Picking it up, it was in fine shape, not even mildewed. The pictures were of good quality, showing a dark haired woman and her son. One picture in particular was him sitting, his waving hand a blur as his pink onesie wrinkled with movement. Big, deep, dark eyes and baby-fuzz of dark hair softly coming together. A smile danced across his lips, still unremarkable even in infancy. The rest of the baby's features bore the same conclusion. It had to have been L.

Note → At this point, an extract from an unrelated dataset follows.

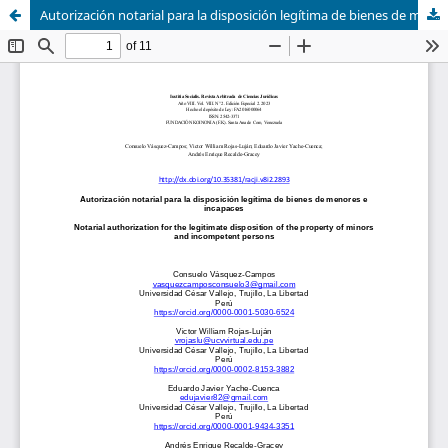
Autorización notarial para la disposición legítima de bienes de menores e incapaces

Rachel Lawliet was his mother.

Flipping through, there were predominantly pictures of L captioned lovingly.

"Baby coming home!"
He was in her arms, a newborn, as someone took a picture from above. She was beaming through her ponytail, gleeful.

"Boy meets "Bear"!"
He was about a year or so old, his hair growing downy and thicker and a green pacifier stuck out of his mouth, as he held the pink teddy in front of him. It looked so new, as did the child.

"Christmas 1982"
He sat under a fake tree, peeling the red paper off of a present with his thumb and forefinger in green footed pajamas. "So, it was just a habit," Mr. Wammy deduced. The boy's hair was beginning to reveal it's uncomfortable thickness and very obviously darker.

So on and so forth. Mr. Wammy wished quietly that it didn't have to be this way for L. He wished that he could have grown up as a- albeit a very odd- student and lived the life he was meant to lead. The one he had now was distorted and growing rapidly, steroidal. Would he have chosen to live to his potential or live happily with Mum and a maybe a school friend?

He took the things with him from the home and left it.

Later, he continued to look over the albums in the hotel room, because the town was a ways away from Winchester. They held Rachel's pictures of her days as a teenage flower child, roaming Britain through her adulthood. No strong indications of male activity, but no girlfriends held frequency in the pictures. Rachel photographed a lot of the scenery herself, except one of her and her mini-cooper with the background of an older billiards hall and a formal picture of her and few select family at what appears to be a funeral. She was visibly pregnant in the latter.

Laying back in the darkness on the bed, he couldn't shake the feeling that something was immediately wrong back at the orphanage, but fell asleep under the blankets smelling vaguely of other people's bodies. It's how hotel- and orphanage sheets before L bumped up their bank account- sheets smell.

Dreams didn't come often, but he could have sworn he was looking onto a street below within intense dramatic feeling. It ended as readily as it came, the picture turning black just in time for the precursors of dawn to lazily sneak up into the sky. He went back to sleep and woke formally when it was daylight.

Upon arriving back, L was unusually quiet, and very observant. His eyes flitted with vigorous energy, like an animal about to be beaten, before he spent the rest of the day in his catatonic state as usual.

Mr. Wammy cleaned the artifacts gently, washing the bear in warm water and special soaps designed to clean rayon and like sensitive fabrics. When all was done, he set them inside a partitioned compartment in his preexisting box of items. Even the album, and even the drawing.

Then came whether or not to tell L. After heavy consideration, he resolved to adhere to L's ignorance/disinterest and not to tell him until he asked about it. It may be as long or as short-lived as he chose- it was his history, after all.